» Extrait choisi
+++

Il était une fois un vieux couple heureux (la fin de l'analyse)
9. La critique sociale et ses manifestations dans le roman
Le réquisitoire cache une critique sociale très intéressante, qui se manifeste dans le grand écart qui sépare les pauvres et les riches. Le narrateur et pour une société équilibrée qui donne aux pauvres les moyens de s’enrichir et d’exister à leur tour. Le pénible est que les riches accaparent les moyens de production et dans des clans, ils continuent à s’enrichir en exploitant les pauvres. Les riches ont tout pour vivre et pour profiter pleinement de la vie. Les pauvres eux sont incapables de subvenir à leurs simples besoins, personne ne pense à leur avenir ou à celui de leurs enfants. Toujours dévorés par la misère et le mépris…
Le narrateur évoque également un phénomène social très important, celui de l’émigration vers les villes surtout durant les saisons de sécheresse. Le narrateur est contre l’évacuation des villages. Il en souffre profondément : « Le vieux, qui avait vu cette désolation, se demandait si son propre village allait connaître le même sort » (p.150) Il ne veut pas que les gens abandonnent leurs terres, leurs maisons pour peupler les villes en vivant dans la misère. Il veut que l’Etat prenne en charge ce genre de villages en lui procurant l’aide nécessaire, afin que les villageois puissent rester dans leurs villages : « …Il faudrait que l’Etat nous vienne en aide, en procédant par exemple, à des forages coûteux. Mais l’Etat est bien loin d’ici. » (p.151) Un Etat qui ne met pas en considération le villageois et son état critique. L’Etat ne met pas dans ses plans ou ses projets une stratégie pour sauver la situation et aider les villageois à dépasser leur crise.

+++

» Enregistrements conservés
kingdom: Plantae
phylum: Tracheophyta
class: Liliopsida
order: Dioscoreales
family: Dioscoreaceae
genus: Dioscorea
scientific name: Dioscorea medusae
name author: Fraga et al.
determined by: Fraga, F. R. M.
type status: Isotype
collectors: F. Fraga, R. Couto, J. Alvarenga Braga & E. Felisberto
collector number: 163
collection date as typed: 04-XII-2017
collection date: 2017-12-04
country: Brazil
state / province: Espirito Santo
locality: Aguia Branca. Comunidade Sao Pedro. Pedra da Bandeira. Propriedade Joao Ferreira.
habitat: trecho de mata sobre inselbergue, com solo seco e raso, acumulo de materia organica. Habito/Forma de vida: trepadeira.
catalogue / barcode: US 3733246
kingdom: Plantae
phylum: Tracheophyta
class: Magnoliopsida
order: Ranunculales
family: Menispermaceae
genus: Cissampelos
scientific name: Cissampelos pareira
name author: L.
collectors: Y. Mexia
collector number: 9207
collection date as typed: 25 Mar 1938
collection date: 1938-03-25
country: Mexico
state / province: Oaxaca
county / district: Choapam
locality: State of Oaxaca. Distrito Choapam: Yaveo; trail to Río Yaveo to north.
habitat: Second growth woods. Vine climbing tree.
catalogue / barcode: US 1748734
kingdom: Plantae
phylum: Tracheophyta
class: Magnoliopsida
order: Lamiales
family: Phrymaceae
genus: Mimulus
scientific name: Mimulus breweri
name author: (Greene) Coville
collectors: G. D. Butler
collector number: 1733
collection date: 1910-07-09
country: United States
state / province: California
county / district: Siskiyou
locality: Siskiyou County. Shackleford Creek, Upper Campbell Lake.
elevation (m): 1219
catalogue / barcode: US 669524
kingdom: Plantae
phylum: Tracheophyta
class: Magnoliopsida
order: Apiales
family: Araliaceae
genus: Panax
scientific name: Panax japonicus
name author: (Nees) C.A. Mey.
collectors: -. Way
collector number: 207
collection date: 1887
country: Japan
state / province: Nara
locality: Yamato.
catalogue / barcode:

+++

» Consignes
a - Indiquez si chacune des affirmations suivantes est conforme à l'extrait sur la critique sociale, en répondant par oui ou par non et en citant les mots du texte qui tranchent. (i) Le narrateur approuve l'évacuation des villages. (ii) L'émigration vers les villes se produit surtout pendant les saisons de sécheresse. (iii) D'après les paroles rapportées, l'Etat se trouve tout près du village.
b - Rédigez la suite de l'extrait sur la critique sociale à partir de sa dernière phrase.
Les enregistrements n'ont aucun lien avec l'extrait sur la critique sociale.

» Corrigé
a -
(i) Non : « Le narrateur est contre l’évacuation des villages. »
(ii) Oui : « l’émigration vers les villes surtout durant les saisons de sécheresse »
(iii) Non : « Mais l’Etat est bien loin d’ici. »

b -
Le vieux trouve que l’émigration aux villes est un véritable danger une bombe qui ne tardera pas à exploser, qu’il ne faut nullement quitter ses terres et ses maisons pour affronter un avenir sombre et bizarre où seuls les malins peuvent réussir : « La ville ? Une future et toujours possible explosion sociale, une bombe à retardement. Un volcan endormi qui peut se réveiller n’importe quand et tout mettre en pièces. » (p.152) Le narrateur refuse cette évacuation des villages qui trouve insensée. Il faut selon lui, s’accrocher au travail, à la vie même dans le désert le plus aride.
10. La visée ou la portée du roman
Mohammed Khaïr-Eddine dans son œuvre : Il était une fois un vieux couple heureux a essayé depuis l’incipit de son roman à mettre en relief la situation des villageois et leurs problèmes. Il voulait que L’Etat commence à penser à cette classe sociale souvent marginalisée, isolée, voire reléguée au second plan.
La situation des femmes qui n’arrivent pas à s’épanouir dans un monde fait par les hommes et pour les hommes. Des femmes qui travaillent la terre, font des enfants et préparent des tajines qui sombrent dans l’anonymat et l’oubli.
Les villageois sont séduits par l’immigration en Europe, par l’argent et la vie facile. Ils ne pensent plus à travailler la terre qui leur semble inféconde et ingrate. Soit ils partent pour l’Etranger en quittant à jamais leur pays pour faire fortune ailleurs. Soit ils évacuent les villages pour atterrir à la ville à la recherche de la vie facile qui peut tourner en drame.
Les immigrés pour le narrateur, sont des ingrats puisqu’ils ne comprennent pas la vie et ses valeurs en sérieux. En Europe, leurs petits sont bouleversés par deux pays opposés. Ici, ils participent à consolider la crise sociale et la pauvreté une fois échoués à réaliser leurs rêves dans les grandes villes marocaines.
Le narrateur veut que l’Etat intervienne pour sauver la civilisation traditionnelle, le village ancien et ses ruines, pour empêcher la mort des terres et des maisons archaïques. Il veut que les villageois puissent à leur tour travailler leurs terres sans avoir peur de la faim. Il cherche à protéger la beauté naturelle, la beauté de cultiver son pain et de pouvoir manger ce que sa main a pu façonner, voire travailler avec soin et avec dignité.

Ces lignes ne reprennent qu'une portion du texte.